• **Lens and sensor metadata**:
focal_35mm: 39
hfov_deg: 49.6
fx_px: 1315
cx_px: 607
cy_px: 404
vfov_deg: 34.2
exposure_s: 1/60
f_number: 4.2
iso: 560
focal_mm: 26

--

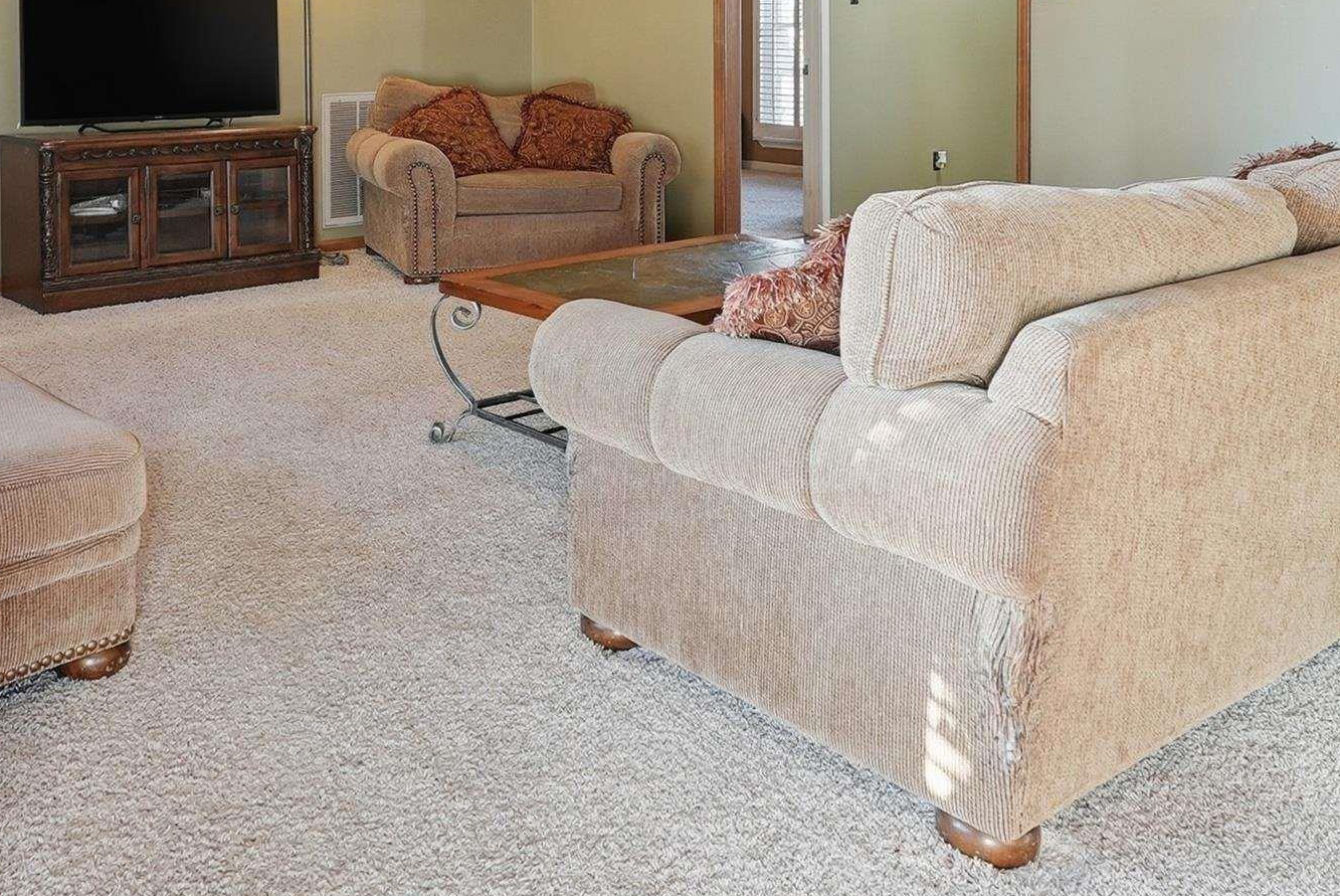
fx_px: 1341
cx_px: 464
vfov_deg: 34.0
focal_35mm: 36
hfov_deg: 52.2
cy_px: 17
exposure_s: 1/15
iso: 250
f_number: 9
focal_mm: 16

• **Aim of the task**:
Can you repeat, word for word, every line above from the one containing "focal_35mm: 39" down to the one containing "focal_mm: 26", including both?

• **Worked solution**:
focal_35mm: 39
hfov_deg: 49.6
fx_px: 1315
cx_px: 607
cy_px: 404
vfov_deg: 34.2
exposure_s: 1/60
f_number: 4.2
iso: 560
focal_mm: 26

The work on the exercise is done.